§ TRY IT
Reproduce each of the following rows word for word, leaving the pictures out of your answer.

[[ DATA SUPPLIED, beginning ]]

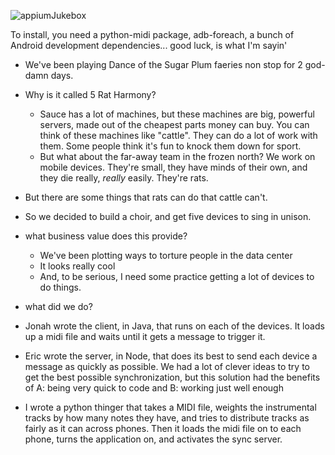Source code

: ![appiumJukebox](appiumJukebox.gif)

To install, you need a python-midi package, adb-foreach, a bunch
of Android development dependencies... good luck, is what I'm sayin'

* We've been playing Dance of the Sugar Plum faeries non stop
  for 2 god-damn days.

* Why is it called 5 Rat Harmony?
  * Sauce has a lot of machines, but these machines are big, powerful
    servers, made out of the cheapest parts money can buy.
    You can think of these machines like "cattle".
    They can do a lot of work with them. Some people think it's fun
    to knock them down for sport.
  * But what about the far-away team in the frozen north?
    We work on mobile devices.
    They're small, they have minds of their own, and they die
    really, _really_ easily.
    They're rats.
 * But there are some things that rats can do that cattle can't.
 * So we decided to build a choir, and get five devices to sing
   in unison.


* what business value does this provide?
  * We've been plotting ways to torture people in the data center
  * It looks really cool
  * And, to be serious, I need some practice getting a lot of
    devices to do things.

* what did we do?

* Jonah wrote the client, in Java, that runs on each of the devices. It
  loads up a midi file and waits until it gets a message to trigger it.
* Eric wrote the server, in Node, that does its best to send each device a
  message as quickly as possible. We had a lot of clever ideas to try to get
  the best possible synchronization, but this solution had the benefits
  of
  A: being very quick to code
  and
  B: working just well enough
* I wrote a python thinger that takes a MIDI file, weights the instrumental
  tracks by how many notes they have, and tries to distribute tracks
  as fairly as it can across phones. Then it loads the midi file on to
  each phone, turns the application on, and activates the sync server.
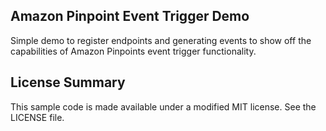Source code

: ## Amazon Pinpoint Event Trigger Demo

Simple demo to register endpoints and generating events to show off the capabilities of Amazon Pinpoints event trigger functionality.

## License Summary

This sample code is made available under a modified MIT license. See the LICENSE file.
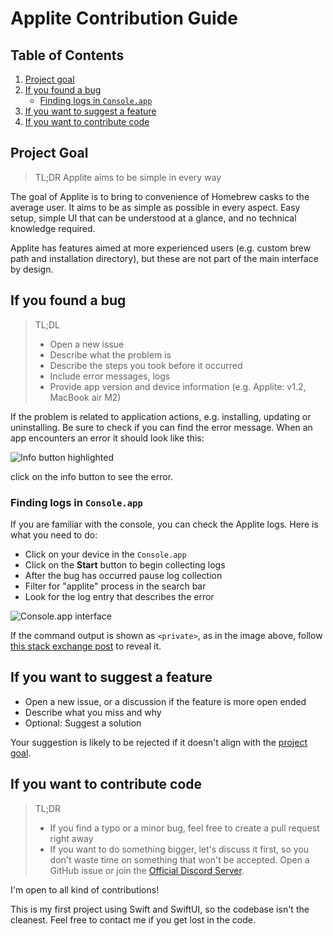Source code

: # Applite Contribution Guide

## Table of Contents

1. [Project goal](#project-goal)
2. [If you found a bug](#if-you-found-a-bug)
   - [Finding logs in `Console.app`](#finding-logs-in-consoleapp)
3. [If you want to suggest a feature](#if-you-want-to-suggest-a-feature)
4. [If you want to contribute code](#if-you-want-to-contribute-code)


## Project Goal

> TL;DR
> Applite aims to be simple in every way

The goal of Applite is to bring to convenience of Homebrew casks to the average user. It aims to be as simple as possible in every aspect. Easy setup, simple UI that can be understood at a glance, and no technical knowledge required.

Applite has features aimed at more experienced users (e.g. custom brew path and installation directory), but these are not part of the main interface by design.

## If you found a bug

> TL;DL
> - Open a new issue 
> - Describe what the problem is
> - Describe the steps you took before it occurred
> - Include error messages, logs
> - Provide app version and device information (e.g. Applite: v1.2, MacBook air M2)

If the problem is related to application actions, e.g. installing, updating or uninstalling. Be sure to check if you can find the error message. When an app encounters an error it should look like this:

![Info button highlighted](https://i.imgur.com/Kik6s8q.jpg)

click on the info button to see the error.

### Finding logs in `Console.app`

If you are familiar with the console, you can check the Applite logs. Here is what you need to do:

- Click on your device in the `Console.app` 
- Click on the **Start** button to begin collecting logs
- After the bug has occurred pause log collection
- Filter for "applite" process in the search bar
- Look for the log entry that describes the error

![Console.app interface](https://i.imgur.com/04FHa9l.png)

If the command output is shown as `<private>`, as in the image above, follow [this stack exchange post](https://superuser.com/questions/1532031/how-to-show-private-data-in-macos-unified-log/1532052#1532052) to reveal it.

## If you want to suggest a feature

- Open a new issue, or a discussion if the feature is more open ended
- Describe what you miss and why
- Optional: Suggest a solution

Your suggestion is likely to be rejected if it doesn't align with the [project goal](#project-goal).

## If you want to contribute code

>TL;DR
> - If you find a typo or a minor bug, feel free to create a pull request right away
> - If you want to do something bigger, let's discuss it first, so you don't waste time on something that won't be accepted. Open a GitHub issue or join the [Official Discord Server](https://discord.gg/ZgB6pRE8Qx).

I'm open to all kind of contributions!

This is my first project using Swift and SwiftUI, so the codebase isn't the cleanest. Feel free to contact me if you get lost in the code.
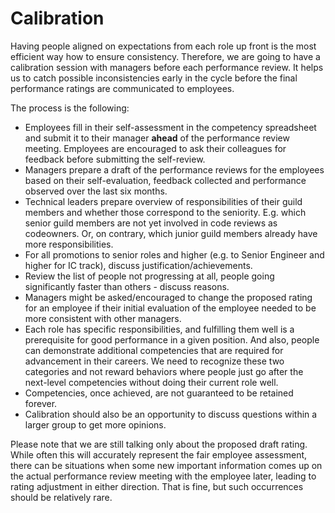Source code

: # Calibration

Having people aligned on expectations from each role up front is the most efficient way how to ensure consistency. Therefore, we are going to have a calibration session with managers before each performance review. It helps us to catch possible inconsistencies early in the cycle before the final performance ratings are communicated to employees.

The process is the following:

- Employees fill in their self-assessment in the competency spreadsheet and submit it to their manager **ahead** of the performance review meeting. Employees are encouraged to ask their colleagues for feedback before submitting the self-review.
- Managers prepare a draft of the performance reviews for the employees based on their self-evaluation, feedback collected and performance observed over the last six months.
- Technical leaders prepare overview of responsibilities of their guild members and whether those correspond to the seniority. E.g. which senior guild members are not yet involved in code reviews as codeowners. Or, on contrary, which junior guild members already have more responsibilities.
- For all promotions to senior roles and higher (e.g. to Senior Engineer and higher for IC track), discuss justification/achievements.
- Review the list of people not progressing at all, people going significantly faster than others - discuss reasons.
- Managers might be asked/encouraged to change the proposed rating for an employee if their initial evaluation of the employee needed to be more consistent with other managers.
- Each role has specific responsibilities, and fulfilling them well is a prerequisite for good performance in a given position. And also, people can demonstrate additional competencies that are required for advancement in their careers. We need to recognize these two categories and not reward behaviors where people just go after the next-level competencies without doing their current role well.
- Competencies, once achieved, are not guaranteed to be retained forever.
- Calibration should also be an opportunity to discuss questions within a larger group to get more opinions.

Please note that we are still talking only about the proposed draft rating. While often this will accurately represent the fair employee assessment, there can be situations when some new important information comes up on the actual performance review meeting with the employee later, leading to rating adjustment in either direction. That is fine, but such occurrences should be relatively rare.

[[ DATA SUPPLIED, end ]]

§ WRITTEN SOLUTION
Source code

: ![appiumJukebox](appiumJukebox.gif)

To install, you need a python-midi package, adb-foreach, a bunch
of Android development dependencies... good luck, is what I'm sayin'

* We've been playing Dance of the Sugar Plum faeries non stop
  for 2 god-damn days.

* Why is it called 5 Rat Harmony?
  * Sauce has a lot of machines, but these machines are big, powerful
    servers, made out of the cheapest parts money can buy.
    You can think of these machines like "cattle".
    They can do a lot of work with them. Some people think it's fun
    to knock them down for sport.
  * But what about the far-away team in the frozen north?
    We work on mobile devices.
    They're small, they have minds of their own, and they die
    really, _really_ easily.
    They're rats.
 * But there are some things that rats can do that cattle can't.
 * So we decided to build a choir, and get five devices to sing
   in unison.


* what business value does this provide?
  * We've been plotting ways to torture people in the data center
  * It looks really cool
  * And, to be serious, I need some practice getting a lot of
    devices to do things.

* what did we do?

* Jonah wrote the client, in Java, that runs on each of the devices. It
  loads up a midi file and waits until it gets a message to trigger it.
* Eric wrote the server, in Node, that does its best to send each device a
  message as quickly as possible. We had a lot of clever ideas to try to get
  the best possible synchronization, but this solution had the benefits
  of
  A: being very quick to code
  and
  B: working just well enough
* I wrote a python thinger that takes a MIDI file, weights the instrumental
  tracks by how many notes they have, and tries to distribute tracks
  as fairly as it can across phones. Then it loads the midi file on to
  each phone, turns the application on, and activates the sync server.
Source code

: ## Amazon Pinpoint Event Trigger Demo

Simple demo to register endpoints and generating events to show off the capabilities of Amazon Pinpoints event trigger functionality.

## License Summary

This sample code is made available under a modified MIT license. See the LICENSE file.
Source code

: # Applite Contribution Guide

## Table of Contents

1. [Project goal](#project-goal)
2. [If you found a bug](#if-you-found-a-bug)
   - [Finding logs in `Console.app`](#finding-logs-in-consoleapp)
3. [If you want to suggest a feature](#if-you-want-to-suggest-a-feature)
4. [If you want to contribute code](#if-you-want-to-contribute-code)


## Project Goal

> TL;DR
> Applite aims to be simple in every way

The goal of Applite is to bring to convenience of Homebrew casks to the average user. It aims to be as simple as possible in every aspect. Easy setup, simple UI that can be understood at a glance, and no technical knowledge required.

Applite has features aimed at more experienced users (e.g. custom brew path and installation directory), but these are not part of the main interface by design.

## If you found a bug

> TL;DL
> - Open a new issue 
> - Describe what the problem is
> - Describe the steps you took before it occurred
> - Include error messages, logs
> - Provide app version and device information (e.g. Applite: v1.2, MacBook air M2)

If the problem is related to application actions, e.g. installing, updating or uninstalling. Be sure to check if you can find the error message. When an app encounters an error it should look like this:

![Info button highlighted](https://i.imgur.com/Kik6s8q.jpg)

click on the info button to see the error.

### Finding logs in `Console.app`

If you are familiar with the console, you can check the Applite logs. Here is what you need to do:

- Click on your device in the `Console.app` 
- Click on the **Start** button to begin collecting logs
- After the bug has occurred pause log collection
- Filter for "applite" process in the search bar
- Look for the log entry that describes the error

![Console.app interface](https://i.imgur.com/04FHa9l.png)

If the command output is shown as `<private>`, as in the image above, follow [this stack exchange post](https://superuser.com/questions/1532031/how-to-show-private-data-in-macos-unified-log/1532052#1532052) to reveal it.

## If you want to suggest a feature

- Open a new issue, or a discussion if the feature is more open ended
- Describe what you miss and why
- Optional: Suggest a solution

Your suggestion is likely to be rejected if it doesn't align with the [project goal](#project-goal).

## If you want to contribute code

>TL;DR
> - If you find a typo or a minor bug, feel free to create a pull request right away
> - If you want to do something bigger, let's discuss it first, so you don't waste time on something that won't be accepted. Open a GitHub issue or join the [Official Discord Server](https://discord.gg/ZgB6pRE8Qx).

I'm open to all kind of contributions!

This is my first project using Swift and SwiftUI, so the codebase isn't the cleanest. Feel free to contact me if you get lost in the code.
Source code

: # Calibration

Having people aligned on expectations from each role up front is the most efficient way how to ensure consistency. Therefore, we are going to have a calibration session with managers before each performance review. It helps us to catch possible inconsistencies early in the cycle before the final performance ratings are communicated to employees.

The process is the following:

- Employees fill in their self-assessment in the competency spreadsheet and submit it to their manager **ahead** of the performance review meeting. Employees are encouraged to ask their colleagues for feedback before submitting the self-review.
- Managers prepare a draft of the performance reviews for the employees based on their self-evaluation, feedback collected and performance observed over the last six months.
- Technical leaders prepare overview of responsibilities of their guild members and whether those correspond to the seniority. E.g. which senior guild members are not yet involved in code reviews as codeowners. Or, on contrary, which junior guild members already have more responsibilities.
- For all promotions to senior roles and higher (e.g. to Senior Engineer and higher for IC track), discuss justification/achievements.
- Review the list of people not progressing at all, people going significantly faster than others - discuss reasons.
- Managers might be asked/encouraged to change the proposed rating for an employee if their initial evaluation of the employee needed to be more consistent with other managers.
- Each role has specific responsibilities, and fulfilling them well is a prerequisite for good performance in a given position. And also, people can demonstrate additional competencies that are required for advancement in their careers. We need to recognize these two categories and not reward behaviors where people just go after the next-level competencies without doing their current role well.
- Competencies, once achieved, are not guaranteed to be retained forever.
- Calibration should also be an opportunity to discuss questions within a larger group to get more opinions.

Please note that we are still talking only about the proposed draft rating. While often this will accurately represent the fair employee assessment, there can be situations when some new important information comes up on the actual performance review meeting with the employee later, leading to rating adjustment in either direction. That is fine, but such occurrences should be relatively rare.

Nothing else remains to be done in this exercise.